Normally I only write a trailer takedown when the trailer itself is both a poor showing and acting as herald for what will no doubt be a terrible movie. In those cases, there are usually some pretty clear indicators that the film in question is going to suck. Things like product placement in the trailer – I’m looking at you Oblivion – a shaking camera, or smash cutting every sixty frames so there are seventy scenes in a two minute trailer.

Fury Road’s trailer doesn’t have any of these problems. The first thirty seconds of the trailer is a slow zoom on Max standing with his back to the camera. We don’t even need to see the chaos that is soon to follow to get a sense for the post-apocalyptic nightmare that is at hand. Speaking of which, let’s watch the trailer.

 

What has me so unsettled about this trailer is the fact that it really makes me want to see Fury Road. This is the world we live in. The new normal is that a movie trailer makes me not want to see a movie. When a trailer sells the final product as something between intriguing and good, I don’t trust it.

There’s also the fact that on statistics alone, the Mad Max trilogy isn’t very good. Despite all the love and nostalgia people carry for the first three movies, there’s only one of them that is worth watching, and that’s The Road Warrior. Nobody needs to see Mad Max. Mad Max is as long as it is dull. Its salient plot points are summed up in about thirty seconds of The Road Warrior’s prologue. And I think we can all agree that very little good came from Mad Max: Beyond Thunderdome, except for this:

 

Returning to my original point, what about this trailer makes me want to see Fury Road? First and foremost, the trailer doesn’t telegraph the movie. Most trailers flash enough tropes on screen to make the story as transparent as anything. Fury Road gives me a sense of the central conflict without hammering away on the details or invoking cheap gimmicks.
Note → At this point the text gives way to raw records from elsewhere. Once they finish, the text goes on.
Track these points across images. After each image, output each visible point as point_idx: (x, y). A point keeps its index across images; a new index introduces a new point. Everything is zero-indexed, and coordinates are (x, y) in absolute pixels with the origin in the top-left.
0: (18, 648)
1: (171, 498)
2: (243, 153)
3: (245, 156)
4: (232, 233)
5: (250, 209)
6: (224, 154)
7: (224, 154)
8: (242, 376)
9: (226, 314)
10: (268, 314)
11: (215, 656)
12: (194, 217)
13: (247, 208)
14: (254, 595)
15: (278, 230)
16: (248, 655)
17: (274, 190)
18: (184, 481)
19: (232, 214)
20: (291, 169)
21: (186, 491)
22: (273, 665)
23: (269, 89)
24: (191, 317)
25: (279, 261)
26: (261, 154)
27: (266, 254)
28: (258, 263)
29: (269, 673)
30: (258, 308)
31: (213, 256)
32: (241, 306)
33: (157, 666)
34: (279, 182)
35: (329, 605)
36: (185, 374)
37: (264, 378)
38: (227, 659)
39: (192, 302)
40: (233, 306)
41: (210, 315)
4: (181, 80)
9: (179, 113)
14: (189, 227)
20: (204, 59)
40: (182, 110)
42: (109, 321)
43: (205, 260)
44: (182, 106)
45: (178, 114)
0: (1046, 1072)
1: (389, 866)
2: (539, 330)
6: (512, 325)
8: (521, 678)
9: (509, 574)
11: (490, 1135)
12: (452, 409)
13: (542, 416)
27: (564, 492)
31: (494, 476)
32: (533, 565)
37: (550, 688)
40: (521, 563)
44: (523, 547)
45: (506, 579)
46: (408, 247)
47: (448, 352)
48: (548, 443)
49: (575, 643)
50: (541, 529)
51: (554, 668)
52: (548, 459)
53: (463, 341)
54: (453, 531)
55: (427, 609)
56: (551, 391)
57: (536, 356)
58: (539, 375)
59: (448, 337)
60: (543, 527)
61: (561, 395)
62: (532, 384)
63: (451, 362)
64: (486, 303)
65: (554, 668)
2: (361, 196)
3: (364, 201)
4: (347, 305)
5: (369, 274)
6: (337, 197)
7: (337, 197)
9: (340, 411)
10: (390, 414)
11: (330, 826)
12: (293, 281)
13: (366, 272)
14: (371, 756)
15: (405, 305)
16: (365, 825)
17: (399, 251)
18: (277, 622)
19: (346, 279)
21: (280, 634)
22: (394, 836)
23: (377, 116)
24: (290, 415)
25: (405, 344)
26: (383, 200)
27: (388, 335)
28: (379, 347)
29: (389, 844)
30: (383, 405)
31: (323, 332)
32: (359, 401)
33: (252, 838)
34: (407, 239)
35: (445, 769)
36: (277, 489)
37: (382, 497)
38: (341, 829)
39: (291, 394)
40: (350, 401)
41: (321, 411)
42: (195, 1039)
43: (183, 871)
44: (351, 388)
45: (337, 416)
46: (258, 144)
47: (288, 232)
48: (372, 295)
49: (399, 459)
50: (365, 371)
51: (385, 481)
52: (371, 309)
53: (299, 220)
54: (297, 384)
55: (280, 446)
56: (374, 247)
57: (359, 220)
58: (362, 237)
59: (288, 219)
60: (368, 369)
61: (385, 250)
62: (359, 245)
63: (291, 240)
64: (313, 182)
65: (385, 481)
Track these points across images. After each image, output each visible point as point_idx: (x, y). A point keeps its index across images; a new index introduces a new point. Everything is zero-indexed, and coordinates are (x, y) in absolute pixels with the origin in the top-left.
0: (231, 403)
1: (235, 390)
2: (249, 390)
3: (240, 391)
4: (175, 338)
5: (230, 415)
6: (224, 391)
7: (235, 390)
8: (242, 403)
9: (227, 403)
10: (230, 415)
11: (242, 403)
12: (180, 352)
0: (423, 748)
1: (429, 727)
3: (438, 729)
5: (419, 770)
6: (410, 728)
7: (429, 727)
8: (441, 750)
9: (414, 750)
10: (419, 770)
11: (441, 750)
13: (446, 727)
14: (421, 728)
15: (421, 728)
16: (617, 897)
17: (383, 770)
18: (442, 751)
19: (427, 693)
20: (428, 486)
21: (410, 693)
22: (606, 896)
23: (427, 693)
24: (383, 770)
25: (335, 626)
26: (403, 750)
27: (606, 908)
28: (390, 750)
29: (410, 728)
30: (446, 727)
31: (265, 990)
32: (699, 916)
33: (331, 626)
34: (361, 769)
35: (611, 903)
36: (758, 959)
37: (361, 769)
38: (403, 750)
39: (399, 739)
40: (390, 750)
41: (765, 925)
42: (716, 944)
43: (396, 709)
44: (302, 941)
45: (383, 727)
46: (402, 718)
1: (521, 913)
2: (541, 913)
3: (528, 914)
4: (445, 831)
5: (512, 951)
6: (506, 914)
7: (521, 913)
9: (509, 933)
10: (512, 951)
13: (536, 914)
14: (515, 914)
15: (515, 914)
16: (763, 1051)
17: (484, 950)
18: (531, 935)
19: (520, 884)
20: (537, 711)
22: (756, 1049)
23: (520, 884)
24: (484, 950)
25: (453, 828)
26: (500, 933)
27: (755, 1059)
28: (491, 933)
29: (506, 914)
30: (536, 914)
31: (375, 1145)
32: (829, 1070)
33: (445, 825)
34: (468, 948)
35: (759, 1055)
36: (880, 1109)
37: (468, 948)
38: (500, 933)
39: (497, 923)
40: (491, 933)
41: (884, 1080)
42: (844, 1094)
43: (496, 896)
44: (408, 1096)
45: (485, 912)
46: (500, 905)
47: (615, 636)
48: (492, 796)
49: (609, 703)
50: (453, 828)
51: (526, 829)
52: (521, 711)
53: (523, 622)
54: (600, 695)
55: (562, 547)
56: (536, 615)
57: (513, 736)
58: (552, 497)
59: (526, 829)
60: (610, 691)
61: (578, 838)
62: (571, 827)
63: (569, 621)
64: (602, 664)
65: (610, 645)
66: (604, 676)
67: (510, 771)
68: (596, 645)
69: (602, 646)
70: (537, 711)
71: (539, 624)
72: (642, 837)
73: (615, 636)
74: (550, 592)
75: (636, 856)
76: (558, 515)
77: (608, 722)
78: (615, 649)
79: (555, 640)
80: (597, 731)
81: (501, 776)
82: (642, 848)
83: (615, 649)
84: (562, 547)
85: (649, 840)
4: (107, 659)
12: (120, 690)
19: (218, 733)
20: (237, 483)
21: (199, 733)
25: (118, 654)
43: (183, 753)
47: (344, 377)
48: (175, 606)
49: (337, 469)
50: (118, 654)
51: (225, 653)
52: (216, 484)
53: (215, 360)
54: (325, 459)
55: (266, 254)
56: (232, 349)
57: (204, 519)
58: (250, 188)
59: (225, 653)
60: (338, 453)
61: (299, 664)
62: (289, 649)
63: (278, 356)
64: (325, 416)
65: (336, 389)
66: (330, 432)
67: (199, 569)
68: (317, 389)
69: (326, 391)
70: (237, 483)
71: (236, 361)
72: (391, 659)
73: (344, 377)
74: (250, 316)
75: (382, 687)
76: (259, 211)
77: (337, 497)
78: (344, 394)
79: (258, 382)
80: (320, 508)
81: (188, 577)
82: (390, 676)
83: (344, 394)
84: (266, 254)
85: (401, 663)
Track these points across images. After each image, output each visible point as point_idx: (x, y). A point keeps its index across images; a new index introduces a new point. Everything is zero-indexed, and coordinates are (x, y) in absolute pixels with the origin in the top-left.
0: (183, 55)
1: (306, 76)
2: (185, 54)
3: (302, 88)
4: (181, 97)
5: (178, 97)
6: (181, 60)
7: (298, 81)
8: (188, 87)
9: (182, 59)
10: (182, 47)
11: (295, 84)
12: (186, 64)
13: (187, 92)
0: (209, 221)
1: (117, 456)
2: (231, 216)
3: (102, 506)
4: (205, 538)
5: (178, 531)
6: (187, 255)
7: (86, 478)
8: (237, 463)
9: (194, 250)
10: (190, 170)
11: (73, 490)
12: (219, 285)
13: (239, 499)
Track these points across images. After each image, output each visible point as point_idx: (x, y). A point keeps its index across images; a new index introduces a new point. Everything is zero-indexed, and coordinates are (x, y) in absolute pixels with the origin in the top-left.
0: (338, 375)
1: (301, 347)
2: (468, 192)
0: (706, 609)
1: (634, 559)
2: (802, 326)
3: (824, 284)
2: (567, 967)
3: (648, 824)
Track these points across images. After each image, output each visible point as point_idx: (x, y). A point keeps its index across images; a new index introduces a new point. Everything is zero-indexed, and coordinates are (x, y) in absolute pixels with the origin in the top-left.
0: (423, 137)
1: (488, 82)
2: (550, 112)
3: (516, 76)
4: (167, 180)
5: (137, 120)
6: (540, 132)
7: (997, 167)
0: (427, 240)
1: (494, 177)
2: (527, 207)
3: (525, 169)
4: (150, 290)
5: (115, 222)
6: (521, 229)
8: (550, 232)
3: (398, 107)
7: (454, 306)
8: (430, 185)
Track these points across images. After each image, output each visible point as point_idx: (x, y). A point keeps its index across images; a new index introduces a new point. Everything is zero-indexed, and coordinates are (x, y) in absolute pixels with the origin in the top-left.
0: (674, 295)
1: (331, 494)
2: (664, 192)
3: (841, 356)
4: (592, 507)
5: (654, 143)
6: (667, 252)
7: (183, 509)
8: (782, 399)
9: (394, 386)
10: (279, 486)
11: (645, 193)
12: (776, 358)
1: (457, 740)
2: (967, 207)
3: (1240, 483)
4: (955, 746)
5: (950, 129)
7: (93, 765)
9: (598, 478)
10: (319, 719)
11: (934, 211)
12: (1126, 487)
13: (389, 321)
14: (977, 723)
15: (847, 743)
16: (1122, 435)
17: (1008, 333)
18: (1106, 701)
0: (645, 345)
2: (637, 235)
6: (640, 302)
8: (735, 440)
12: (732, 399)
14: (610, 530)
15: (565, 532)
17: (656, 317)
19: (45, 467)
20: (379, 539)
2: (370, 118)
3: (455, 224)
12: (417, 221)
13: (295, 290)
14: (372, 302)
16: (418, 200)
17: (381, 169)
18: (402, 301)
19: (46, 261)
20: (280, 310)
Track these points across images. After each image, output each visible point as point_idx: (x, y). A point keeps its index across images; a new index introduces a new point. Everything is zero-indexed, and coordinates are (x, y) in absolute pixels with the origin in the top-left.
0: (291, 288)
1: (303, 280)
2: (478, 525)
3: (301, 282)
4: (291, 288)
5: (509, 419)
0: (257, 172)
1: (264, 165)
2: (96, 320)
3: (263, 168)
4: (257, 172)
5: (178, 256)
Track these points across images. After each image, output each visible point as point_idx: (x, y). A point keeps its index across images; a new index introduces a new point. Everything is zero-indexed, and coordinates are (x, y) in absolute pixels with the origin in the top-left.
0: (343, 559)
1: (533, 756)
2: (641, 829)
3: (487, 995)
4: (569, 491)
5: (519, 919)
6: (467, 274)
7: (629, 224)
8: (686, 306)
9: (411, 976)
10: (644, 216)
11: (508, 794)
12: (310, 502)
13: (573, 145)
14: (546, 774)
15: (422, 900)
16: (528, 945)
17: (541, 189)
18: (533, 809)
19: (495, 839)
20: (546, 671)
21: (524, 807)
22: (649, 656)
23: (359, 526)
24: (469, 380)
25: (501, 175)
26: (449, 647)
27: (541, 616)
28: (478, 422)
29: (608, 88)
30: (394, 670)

Which brings me to my second point, Fury Road’s trailer sells the hell out of The Road Warrior’s aesthetic. Recall the respective wardrobes of the refinery crew and the Great Humungus’s gang as a reflection of order and chaos in the waste land. The refiners have their all-white desert kit, suitable for reflecting the sun in the day time and keeping a person warm at night. Meanwhile the Humungus gang look like extras from low-budget fetish porn. Road Fury magnifies the latter by an order of magnitude. Notwithstanding the half dozen Daenerys Targaryens that we see in frame, the message is clear, there is no order left in this world. Chaos governs everything, even the movie’s apparent protagonists.

Third, the trailer makes implies a movie that wasn’t by amateurs or Michael Bay. Even though there are car crashes and explosions galore, the action moves through the frame rather than the frame trying to follow the action. For all the carnage at breakneck speed, the camera itself is mostly stable. There is intelligence in the filming, and where there is intelligence in the camera work, there is often intelligence in the screen play. All this gives me hope that Fury Road won’t turn out to be Shaking Camera Presents: Greasy Tits and Fast Cars Blowing Up: The Movie.

My obvious worry for this movie is that Warner Brothers hired a great trailer editor and what we’re seeing is a bait and switch for Shaking Camera Presents: Greasy Tits and Fast Cars Blowing Up: The Movie and it looks a lot like Fallout so maybe that will get the kids to come see it.

I want this to be good. The trailer gives me hope that it will be good, but I also wanted Transformers to be good, and it’s so easy to take an over the top premise like this and make it stupid.